If this is the only thing that keeps us from having a configuration
OPTION to make Py_UNICODE 32-bit wide, I'd say let's fix it.

> > > > > BTW, Python's Unicode implementation is bound to the standard
> > > > > defined at www.unicode.org; moving over to ISO 10646 is not an
> > > > > option.
> > > >
> > > > Can you elaborate? How can you rule out that option that easily?
> > >
> > > It is not an option because we chose Unicode as our basis for
> > > i18n work and not the ISO 10646 Uniform Character Set. I'd rather
> > > have those two camps fight over the details of the Unicode standard
> > > than try to fix anything related to the differences between the two
> > > in Python by mixing them.
> > 
> > Agreed.  But be prepared that at some point in the future the Unicode
> > world might end up agreeing on 4 bytes too...
> 
> No problem... we can change to 4 byte values too if the world
> agrees on 4 bytes per character. However, 2 bytes or 4 bytes
> is an implementation detail and not part of the Unicode standard
> itself.

But UTF-16 vs. UCS-4 is not an implementation detail!
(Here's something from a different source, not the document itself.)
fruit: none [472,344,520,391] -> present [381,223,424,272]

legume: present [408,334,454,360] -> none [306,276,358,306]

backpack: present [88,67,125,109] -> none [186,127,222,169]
If we store 4 bytes per character, we should treat surrogates
differently.  I don't know where those would be converted -- probably
in the UTF-16 to UCS-4 codec.

I'd be happy to make the configuration choice between UTF-16 and
UCS-4, if that's doable.

> 4 bytes per character makes things at the C level much easier
> and this is probably why the GNU C lib team chose 4 bytes. Other
> programming languages like Java and platforms like Windows
> chose 2-byte UTF-16 as internal format. I guess it's up to the
> user acceptance to choose between the two. 2 bytes means more
> work on the implementor, 4 bytes means more $$$ for Micron et al. ;-)

My 1-year old laptop has a 10 Gb hard drive and 128 Mb RAM.  Current
machines are between 2-4 times that.  How much of that space will be
wasted on extra Unicode?  For a typical user, most of it is MP3's
anyway. :-)

> > > > And why can't Python support the two standards simultaneously?
> > >
> > > Why would you want to support two standards for the same thing ?
> > 
> > Well, we support ASCII and Unicode. :-)
> > 
> > If ISO 10646 becomes important to our users, we'll have to support
> > it, if only by providing a codec.
> 
> This is different: ISO 10646 is a competing standard, not just a 
> different encoding.

Oh.  I didn't know.  How does it differ from Unicode?  What's the user
acceptance?

--Guido van Rossum (home page: http://www.python.org/~guido/)